For physical function assessments, the mobility scale included the difficulty level of standing for 15 minutes, stooping, reaching overhead, grasping with fingers, lifting or carrying 25 pounds, running for 20–30 meters, walking 200–300 meters, and climbing stairs [20]. The IADL scale was used to assess five activities as proposed by Lawton and Brody [21]. Respondents who reported difficulty, were unable to carry out tasks, or received help and/or used equipment when performing tasks were coded as having difficulty (i.e., 1=yes, 0=no).
Depressive symptoms were measured using the shorter form of the CES-D scale [23]. This included the eight items of “my appetite was poor,” “everything I did took effort,” “my sleep was restless,” “felt depressed,” “felt lonely,” “people were unfriendly,” “felt sad,” and “could not get going.” Responses ranged from “rarely or none of the time” to “most or all of the time” to produce scores between 0 and 3, respectively, with total scores ranging from 0 to 24 [20].
The QoL scale consisted of 12 items proposed by Neugarten and colleagues [24], including “is your life better than that of most others?,” “are you satisfied with your life?,” “are you interested in the things in which you are engaged?,” “have the most recent years contained the best days of your life?,” “would you like to change your past life?,” “do you expect something good to happen in the future?,” “should your life be better than it is now?,” “are you bored with most things you do?,” “do you feel old and tired?,” “does most of your life meet your expectations?,” “do you feel that you are living in a safe environment?,” and “are you satisfied with your living environment?” Each item was rated as yes (1) or no (0), with total scores ranging from 0 to 12.

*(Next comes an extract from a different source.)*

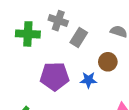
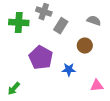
purple pentagon: (55, 76) -> (41, 58), turned 30
blue star: (88, 80) -> (69, 70), moved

The dependent variable of this study was the incident occurrence of a > 4 point deficit on the SPMSQ, while the independent variable was self-reported hearing deficit. This study applied the modified version of SPMSQ to the exclusion criteria, propensity-score matching covariates, and primary outcome to constitute criteria for cognitive impairment. This study included responses to the nine following SPMSQ items: “where are you located now?,” “what is your home address?,” “what day is it?,” “what month is it?,” “what year is it?,” “how old are you?,” “who are the current and last presidents?,” and “subtract 3 from 20 four consecutive times” [17]. Participants with four or more errors were described as having cognitive impairment, which was our primary outcome, and several other cohort studies supported this cut-off point [25].
Sensitivity analysis
We assessed the robustness of our findings by conducting a sensitivity analysis designed to access unmeasured confounding factors related to the exposures and outcomes by calculating E-values [26]. The E-value is the minimum strength of association, on the risk ratio scale, that unmeasured confounders would need to have with both the exposure and outcome, conditional on the measured covariates, to fully explain away a specific exposure-outcome association.
Statistical analyses
Propensity-score matching was conducted through the PSMATCH procedure provided by SAS (Statistics Analysis System Institute Inc., Cary, NC, USA). This study used descriptive statistics to assess patient demographics. The adjusted HRs of incidences of cognitive impairment were calculated using the Cox proportional hazard model while adjusting for possible confounders. All analyses were conducted using SAS version 9.4.